[Opening RECORDS TO PROCESS section]

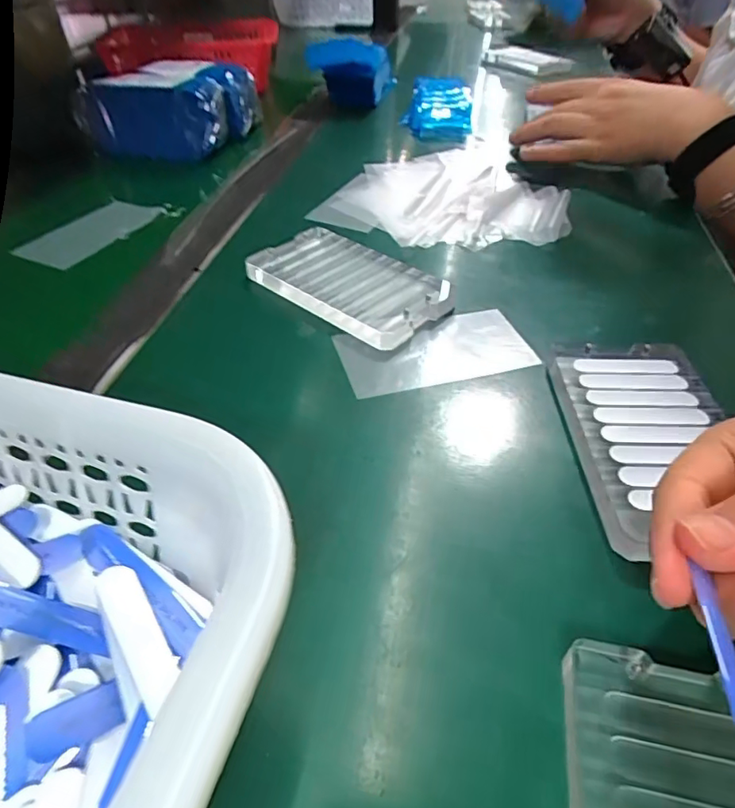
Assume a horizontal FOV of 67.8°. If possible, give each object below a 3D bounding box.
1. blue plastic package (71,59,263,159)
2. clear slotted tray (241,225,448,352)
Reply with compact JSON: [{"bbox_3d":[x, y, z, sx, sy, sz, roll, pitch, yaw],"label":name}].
[{"bbox_3d":[-0.200,-0.297,0.554,0.140,0.068,0.114,8,44,9],"label":"blue plastic package"},{"bbox_3d":[-0.013,-0.076,0.343,0.119,0.013,0.069,31,52,29],"label":"clear slotted tray"}]

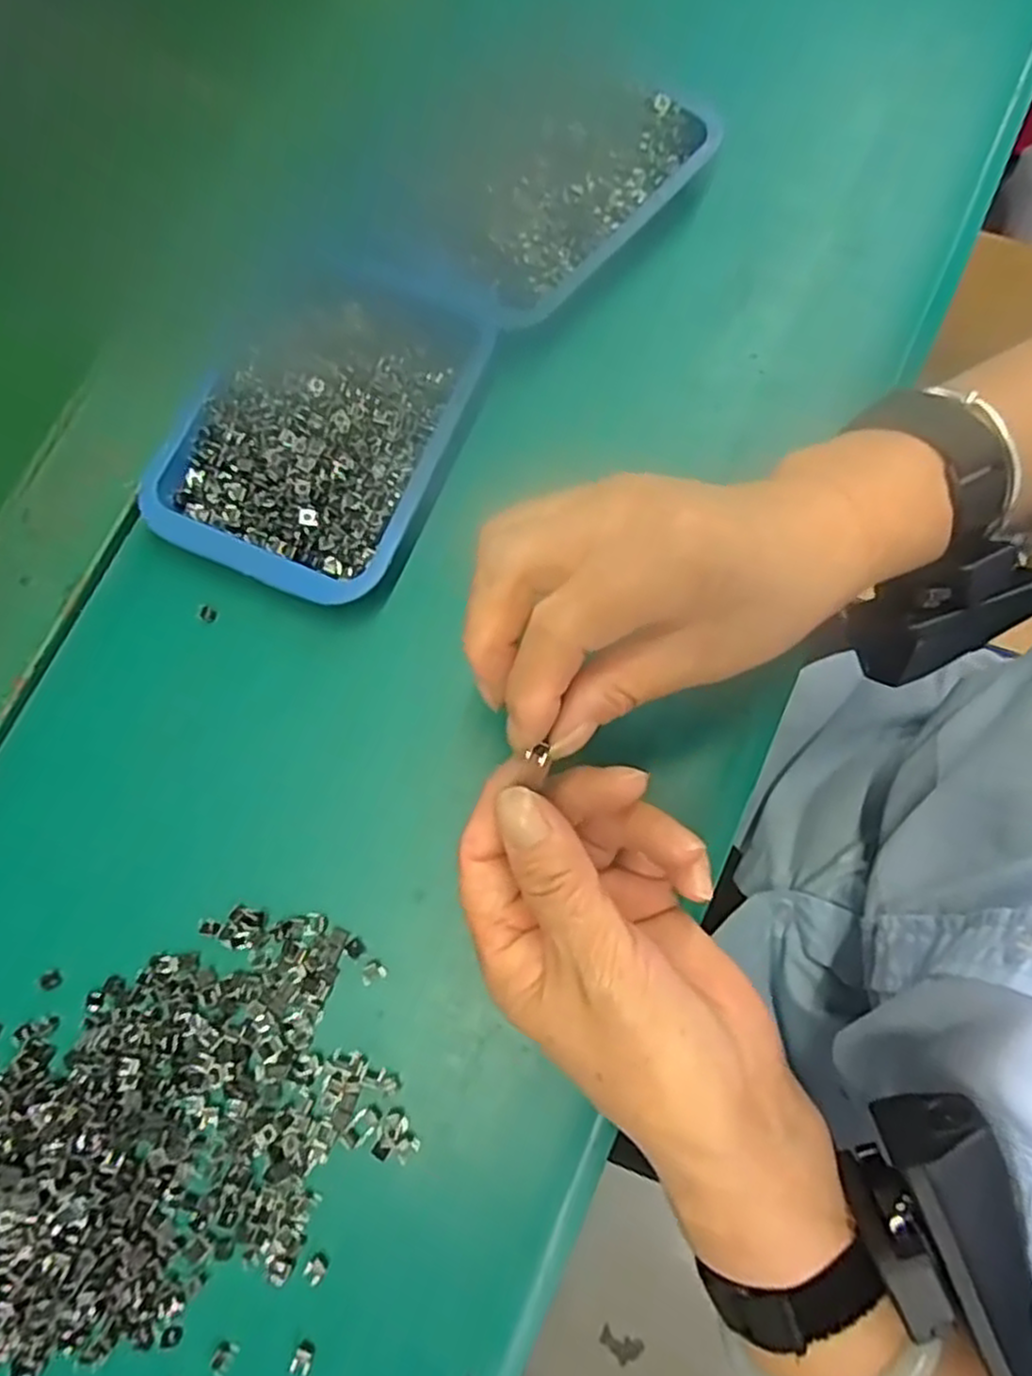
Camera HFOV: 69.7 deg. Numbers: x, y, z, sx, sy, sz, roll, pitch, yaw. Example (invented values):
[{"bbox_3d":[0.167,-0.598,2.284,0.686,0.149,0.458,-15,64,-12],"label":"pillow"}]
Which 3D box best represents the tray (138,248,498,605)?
[{"bbox_3d":[-0.087,-0.121,0.337,0.115,0.024,0.156,22,80,7],"label":"tray"}]

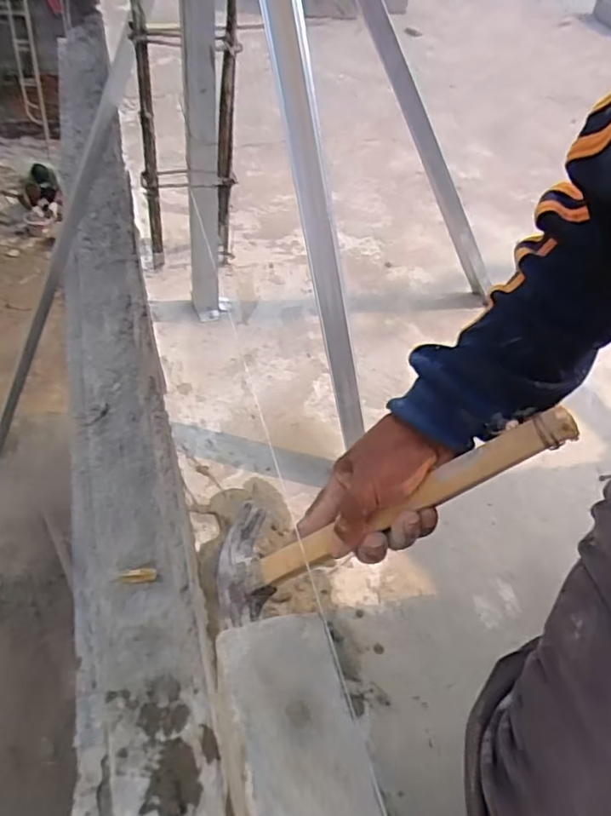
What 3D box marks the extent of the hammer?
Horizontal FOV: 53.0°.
[{"bbox_3d":[0.050,0.077,0.464,0.309,0.027,0.094,-29,39,27],"label":"hammer"}]

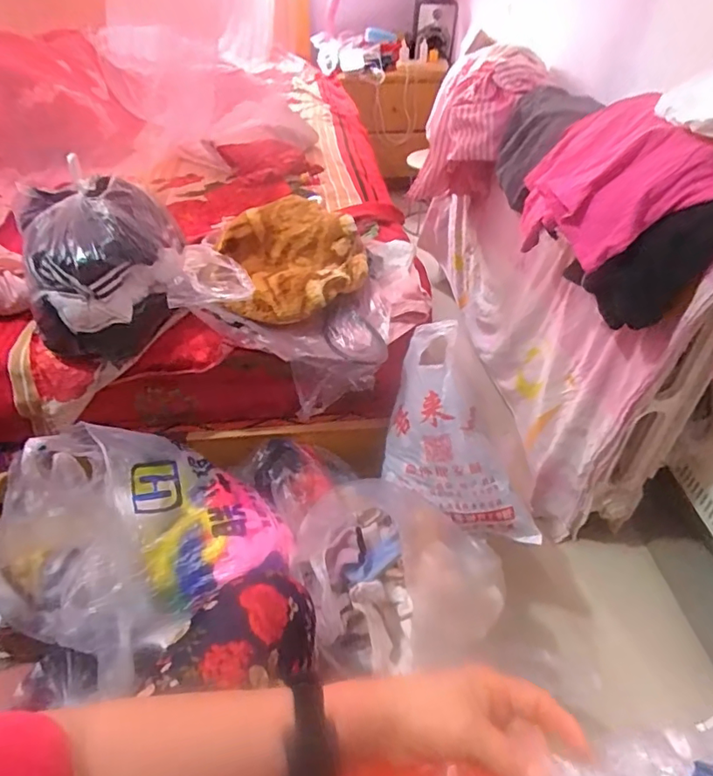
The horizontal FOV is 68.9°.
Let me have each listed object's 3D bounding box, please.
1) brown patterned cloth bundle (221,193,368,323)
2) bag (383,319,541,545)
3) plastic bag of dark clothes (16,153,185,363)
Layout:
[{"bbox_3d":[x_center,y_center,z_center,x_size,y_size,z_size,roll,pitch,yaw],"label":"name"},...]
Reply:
[{"bbox_3d":[-0.105,-0.224,0.878,0.227,0.046,0.269,-13,56,-3],"label":"brown patterned cloth bundle"},{"bbox_3d":[0.132,0.095,0.830,0.184,0.363,0.075,-21,2,17],"label":"bag"},{"bbox_3d":[-0.377,-0.176,0.788,0.212,0.211,0.185,-9,43,-10],"label":"plastic bag of dark clothes"}]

[Closing RECORDS TO PROCESS section]

With the pictures excluded, the line containing "Which 3D box" and every line after it through the end of the data above are to be transcribed exactly, and nothing more.

* [EXERCISE RESPONSE]
Which 3D box best represents the tray (138,248,498,605)?
[{"bbox_3d":[-0.087,-0.121,0.337,0.115,0.024,0.156,22,80,7],"label":"tray"}]

What 3D box marks the extent of the hammer?
Horizontal FOV: 53.0°.
[{"bbox_3d":[0.050,0.077,0.464,0.309,0.027,0.094,-29,39,27],"label":"hammer"}]

The horizontal FOV is 68.9°.
Let me have each listed object's 3D bounding box, please.
1) brown patterned cloth bundle (221,193,368,323)
2) bag (383,319,541,545)
3) plastic bag of dark clothes (16,153,185,363)
Layout:
[{"bbox_3d":[x_center,y_center,z_center,x_size,y_size,z_size,roll,pitch,yaw],"label":"name"},...]
Reply:
[{"bbox_3d":[-0.105,-0.224,0.878,0.227,0.046,0.269,-13,56,-3],"label":"brown patterned cloth bundle"},{"bbox_3d":[0.132,0.095,0.830,0.184,0.363,0.075,-21,2,17],"label":"bag"},{"bbox_3d":[-0.377,-0.176,0.788,0.212,0.211,0.185,-9,43,-10],"label":"plastic bag of dark clothes"}]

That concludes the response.